→ DOCUMENT SECTION:

=====

Plenary III started the meat and potatoes of the work to be done. My notes and impressions:
  • I was impressed by the breakthrough congregation from Summit, NJ. For their centennial celebration, they raised $100K and gave it all away to the community. Wow! I went to high school about 5 miles away from Summit, and I'm sorry I didn't know about UUism then. Sounds like a really neat church.
  • Jane Rzepka received the Distinguished Service Award. I cried, hard. I'm going to miss her so. My CLF, the only one I've known, is so colored by Jane's presence. It is hard to imagine CLF without her. Meg Riley has big shoes to fill, and I pledge to welcome her whole-heartedly. I know that ministerial transitions are hard enough without congregants holding on to the past.
  • The Committee on Social Witness spoke passionately to endorse the Statement of Conscience, Creating Peace. There was then a spirited debate on using the words "Theological Principles" vs. "Theological Groundings." Several newer, younger UUs said they had become UUs because they resonated with our 7 principles, and didn't want to dilute that connection by using the word in another context. Interesting.
  • I loved when Helene Atwan of Beacon Press commented on having one of our authors interviewed by Jon Stewart on the Daily Show, "It doesn't get any better than that!"
  • Both the Financial Advisor and the Treasurer gave reports that were glum. Our investment income fell about 10% in 2009. Our endowment lost $14M in 2008 and $23M in 2009 and as a result we had to cut endowment spending by 16%. 13 staff members were laid off. Dan Brody commented on GA2012 that there could be significant financial impacts whether we moved away from Phoenix or stayed. Personally, I feel that it will cost much more to boycott Phoenix than to stay there, and was prepared to argue against a boycott with financial points from these reports. Fortunately, the boycott idea was dismissed fairly early in the discussion.
Plenary IV, Saturday morning, brought inspiration and insight:
  • What jumped out at me from the Board of Trustees report was the statement that so many congregations feel alone. I remember that from my time at the UU Church of Palo Alto. We rarely interacted with other congregations, and few people were involved at the district level.

=====

→ RECORDS SUPPLIED:

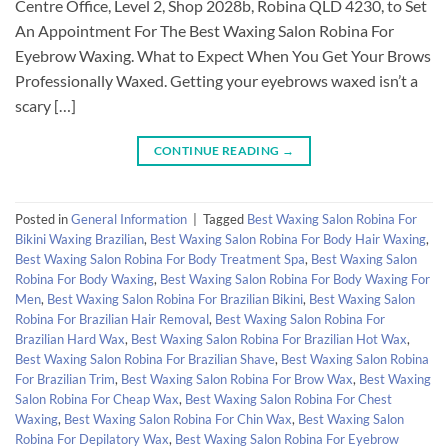
Centre Office, Level 2, Shop 2028b, Robina QLD 4230, to Set
An Appointment For The Best Waxing Salon Robina For
Eyebrow Waxing. What to Expect When You Get Your Brows
Professionally Waxed. Getting your eyebrows waxed isn’t a
scary […]
CONTINUE READING
→
Posted in
General Information
|
Tagged
Best Waxing Salon Robina For
Bikini Waxing Brazilian
,
Best Waxing Salon Robina For Body Hair Waxing
,
Best Waxing Salon Robina For Body Treatment Spa
,
Best Waxing Salon
Robina For Body Waxing
,
Best Waxing Salon Robina For Body Waxing For
Men
,
Best Waxing Salon Robina For Brazilian Bikini
,
Best Waxing Salon
Robina For Brazilian Hair Removal
,
Best Waxing Salon Robina For
Brazilian Hard Wax
,
Best Waxing Salon Robina For Brazilian Hot Wax
,
Best Waxing Salon Robina For Brazilian Shave
,
Best Waxing Salon Robina
For Brazilian Trim
,
Best Waxing Salon Robina For Brow Wax
,
Best Waxing
Salon Robina For Cheap Wax
,
Best Waxing Salon Robina For Chest
Waxing
,
Best Waxing Salon Robina For Chin Wax
,
Best Waxing Salon
Robina For Depilatory Wax
,
Best Waxing Salon Robina For Eyebrow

=====

→ WHAT TO DO:
- 1) Quote the plenary notes in full, word for word.
- 2) Put every line of text read from the records into a JSON list of strings, one string per line, skipping blank lines. Leave the picture markers out.
The plenary notes and the records have no connection to each other.

→ ANSWERS FOR THE TASKS:
- 1)
Plenary III started the meat and potatoes of the work to be done. My notes and impressions:
  • I was impressed by the breakthrough congregation from Summit, NJ. For their centennial celebration, they raised $100K and gave it all away to the community. Wow! I went to high school about 5 miles away from Summit, and I'm sorry I didn't know about UUism then. Sounds like a really neat church.
  • Jane Rzepka received the Distinguished Service Award. I cried, hard. I'm going to miss her so. My CLF, the only one I've known, is so colored by Jane's presence. It is hard to imagine CLF without her. Meg Riley has big shoes to fill, and I pledge to welcome her whole-heartedly. I know that ministerial transitions are hard enough without congregants holding on to the past.
  • The Committee on Social Witness spoke passionately to endorse the Statement of Conscience, Creating Peace. There was then a spirited debate on using the words "Theological Principles" vs. "Theological Groundings." Several newer, younger UUs said they had become UUs because they resonated with our 7 principles, and didn't want to dilute that connection by using the word in another context. Interesting.
  • I loved when Helene Atwan of Beacon Press commented on having one of our authors interviewed by Jon Stewart on the Daily Show, "It doesn't get any better than that!"
  • Both the Financial Advisor and the Treasurer gave reports that were glum. Our investment income fell about 10% in 2009. Our endowment lost $14M in 2008 and $23M in 2009 and as a result we had to cut endowment spending by 16%. 13 staff members were laid off. Dan Brody commented on GA2012 that there could be significant financial impacts whether we moved away from Phoenix or stayed. Personally, I feel that it will cost much more to boycott Phoenix than to stay there, and was prepared to argue against a boycott with financial points from these reports. Fortunately, the boycott idea was dismissed fairly early in the discussion.
Plenary IV, Saturday morning, brought inspiration and insight:
  • What jumped out at me from the Board of Trustees report was the statement that so many congregations feel alone. I remember that from my time at the UU Church of Palo Alto. We rarely interacted with other congregations, and few people were involved at the district level.

- 2)
[
  "Centre Office, Level 2, Shop 2028b, Robina QLD 4230, to Set",
  "An Appointment For The Best Waxing Salon Robina For",
  "Eyebrow Waxing. What to Expect When You Get Your Brows",
  "Professionally Waxed. Getting your eyebrows waxed isn’t a",
  "scary […]",
  "CONTINUE READING",
  "→",
  "Posted in",
  "General Information",
  "|",
  "Tagged",
  "Best Waxing Salon Robina For",
  "Bikini Waxing Brazilian",
  ",",
  "Best Waxing Salon Robina For Body Hair Waxing",
  ",",
  "Best Waxing Salon Robina For Body Treatment Spa",
  ",",
  "Best Waxing Salon",
  "Robina For Body Waxing",
  ",",
  "Best Waxing Salon Robina For Body Waxing For",
  "Men",
  ",",
  "Best Waxing Salon Robina For Brazilian Bikini",
  ",",
  "Best Waxing Salon",
  "Robina For Brazilian Hair Removal",
  ",",
  "Best Waxing Salon Robina For",
  "Brazilian Hard Wax",
  ",",
  "Best Waxing Salon Robina For Brazilian Hot Wax",
  ",",
  "Best Waxing Salon Robina For Brazilian Shave",
  ",",
  "Best Waxing Salon Robina",
  "For Brazilian Trim",
  ",",
  "Best Waxing Salon Robina For Brow Wax",
  ",",
  "Best Waxing",
  "Salon Robina For Cheap Wax",
  ",",
  "Best Waxing Salon Robina For Chest",
  "Waxing",
  ",",
  "Best Waxing Salon Robina For Chin Wax",
  ",",
  "Best Waxing Salon",
  "Robina For Depilatory Wax",
  ",",
  "Best Waxing Salon Robina For Eyebrow"
]